**Work instructions:** Would you print the records below word for word, without the pictures?

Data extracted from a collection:
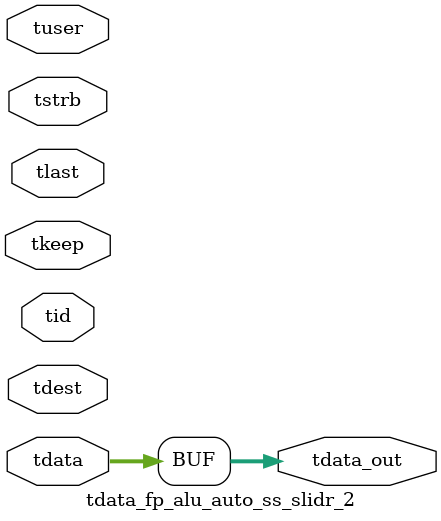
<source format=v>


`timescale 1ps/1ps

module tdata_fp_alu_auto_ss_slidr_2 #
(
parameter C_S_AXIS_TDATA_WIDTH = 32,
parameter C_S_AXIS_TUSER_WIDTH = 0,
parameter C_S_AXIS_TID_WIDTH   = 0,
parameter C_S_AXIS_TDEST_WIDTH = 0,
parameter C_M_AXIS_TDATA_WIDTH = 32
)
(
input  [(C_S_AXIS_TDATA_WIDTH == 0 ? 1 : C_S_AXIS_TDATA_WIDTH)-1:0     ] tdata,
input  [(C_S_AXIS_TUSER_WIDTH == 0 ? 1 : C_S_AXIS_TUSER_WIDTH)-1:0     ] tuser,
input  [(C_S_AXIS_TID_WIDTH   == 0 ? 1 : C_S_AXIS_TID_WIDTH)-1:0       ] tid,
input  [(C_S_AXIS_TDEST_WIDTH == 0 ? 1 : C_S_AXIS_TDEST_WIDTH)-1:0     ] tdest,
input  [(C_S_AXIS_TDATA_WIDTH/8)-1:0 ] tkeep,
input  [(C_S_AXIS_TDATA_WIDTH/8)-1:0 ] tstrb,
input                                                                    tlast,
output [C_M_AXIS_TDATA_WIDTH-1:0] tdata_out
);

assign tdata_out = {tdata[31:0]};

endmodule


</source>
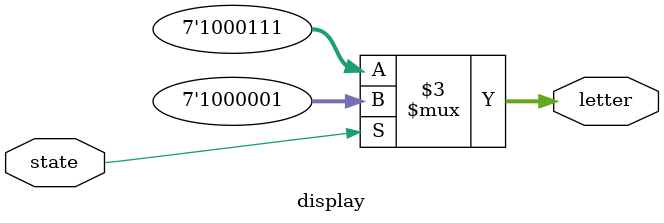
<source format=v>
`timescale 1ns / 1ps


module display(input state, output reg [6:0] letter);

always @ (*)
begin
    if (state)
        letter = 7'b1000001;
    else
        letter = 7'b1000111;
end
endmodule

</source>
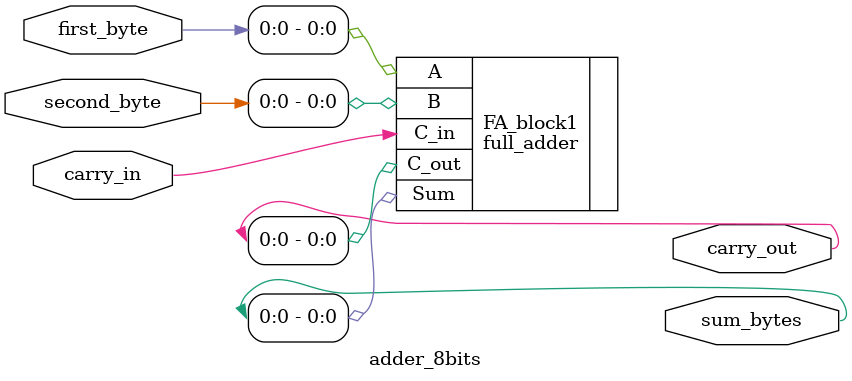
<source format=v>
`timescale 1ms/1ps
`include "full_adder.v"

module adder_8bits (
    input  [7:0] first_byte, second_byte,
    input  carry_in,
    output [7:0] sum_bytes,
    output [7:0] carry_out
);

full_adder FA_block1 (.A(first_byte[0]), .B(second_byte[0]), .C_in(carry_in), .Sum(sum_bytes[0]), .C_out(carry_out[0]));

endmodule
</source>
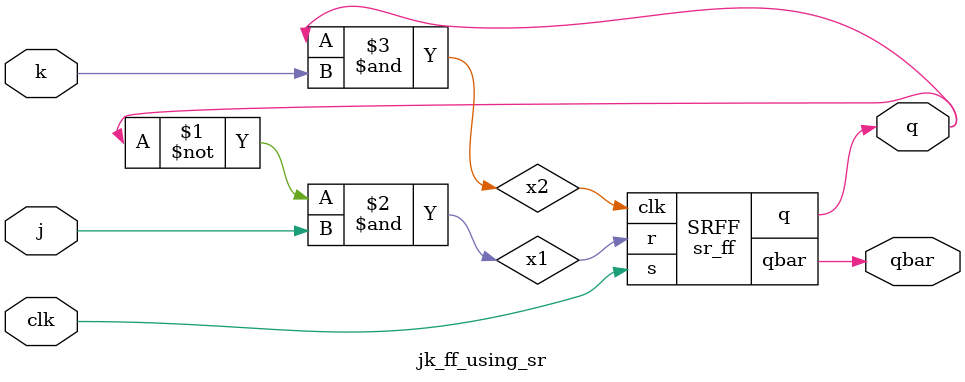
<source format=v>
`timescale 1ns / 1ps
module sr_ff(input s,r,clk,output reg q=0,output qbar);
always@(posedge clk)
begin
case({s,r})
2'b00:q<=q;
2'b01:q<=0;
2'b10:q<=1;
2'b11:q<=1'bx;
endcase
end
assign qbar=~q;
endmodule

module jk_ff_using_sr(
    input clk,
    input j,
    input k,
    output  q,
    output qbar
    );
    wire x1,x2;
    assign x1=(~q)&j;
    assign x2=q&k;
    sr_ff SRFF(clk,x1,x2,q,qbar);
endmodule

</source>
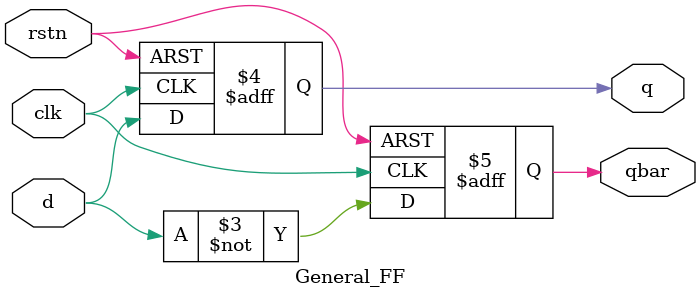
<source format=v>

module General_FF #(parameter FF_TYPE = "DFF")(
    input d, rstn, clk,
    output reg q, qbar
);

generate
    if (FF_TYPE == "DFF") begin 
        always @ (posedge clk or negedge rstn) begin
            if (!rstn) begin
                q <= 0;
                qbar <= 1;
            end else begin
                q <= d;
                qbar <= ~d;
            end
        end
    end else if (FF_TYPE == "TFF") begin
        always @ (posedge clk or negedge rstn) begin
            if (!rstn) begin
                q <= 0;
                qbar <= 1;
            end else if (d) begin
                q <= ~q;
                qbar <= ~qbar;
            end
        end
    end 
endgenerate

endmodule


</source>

**Output:**
<source format=v>


`timescale 1ps/1ps

module tdata_fp_alu_auto_ss_slidr_2 #
(
parameter C_S_AXIS_TDATA_WIDTH = 32,
parameter C_S_AXIS_TUSER_WIDTH = 0,
parameter C_S_AXIS_TID_WIDTH   = 0,
parameter C_S_AXIS_TDEST_WIDTH = 0,
parameter C_M_AXIS_TDATA_WIDTH = 32
)
(
input  [(C_S_AXIS_TDATA_WIDTH == 0 ? 1 : C_S_AXIS_TDATA_WIDTH)-1:0     ] tdata,
input  [(C_S_AXIS_TUSER_WIDTH == 0 ? 1 : C_S_AXIS_TUSER_WIDTH)-1:0     ] tuser,
input  [(C_S_AXIS_TID_WIDTH   == 0 ? 1 : C_S_AXIS_TID_WIDTH)-1:0       ] tid,
input  [(C_S_AXIS_TDEST_WIDTH == 0 ? 1 : C_S_AXIS_TDEST_WIDTH)-1:0     ] tdest,
input  [(C_S_AXIS_TDATA_WIDTH/8)-1:0 ] tkeep,
input  [(C_S_AXIS_TDATA_WIDTH/8)-1:0 ] tstrb,
input                                                                    tlast,
output [C_M_AXIS_TDATA_WIDTH-1:0] tdata_out
);

assign tdata_out = {tdata[31:0]};

endmodule


</source>
<source format=v>
`timescale 1ns / 1ps


module display(input state, output reg [6:0] letter);

always @ (*)
begin
    if (state)
        letter = 7'b1000001;
    else
        letter = 7'b1000111;
end
endmodule

</source>
<source format=v>
`timescale 1ms/1ps
`include "full_adder.v"

module adder_8bits (
    input  [7:0] first_byte, second_byte,
    input  carry_in,
    output [7:0] sum_bytes,
    output [7:0] carry_out
);

full_adder FA_block1 (.A(first_byte[0]), .B(second_byte[0]), .C_in(carry_in), .Sum(sum_bytes[0]), .C_out(carry_out[0]));

endmodule
</source>
<source format=v>
`timescale 1ns / 1ps
module sr_ff(input s,r,clk,output reg q=0,output qbar);
always@(posedge clk)
begin
case({s,r})
2'b00:q<=q;
2'b01:q<=0;
2'b10:q<=1;
2'b11:q<=1'bx;
endcase
end
assign qbar=~q;
endmodule

module jk_ff_using_sr(
    input clk,
    input j,
    input k,
    output  q,
    output qbar
    );
    wire x1,x2;
    assign x1=(~q)&j;
    assign x2=q&k;
    sr_ff SRFF(clk,x1,x2,q,qbar);
endmodule

</source>
<source format=v>

module General_FF #(parameter FF_TYPE = "DFF")(
    input d, rstn, clk,
    output reg q, qbar
);

generate
    if (FF_TYPE == "DFF") begin 
        always @ (posedge clk or negedge rstn) begin
            if (!rstn) begin
                q <= 0;
                qbar <= 1;
            end else begin
                q <= d;
                qbar <= ~d;
            end
        end
    end else if (FF_TYPE == "TFF") begin
        always @ (posedge clk or negedge rstn) begin
            if (!rstn) begin
                q <= 0;
                qbar <= 1;
            end else if (d) begin
                q <= ~q;
                qbar <= ~qbar;
            end
        end
    end 
endgenerate

endmodule


</source>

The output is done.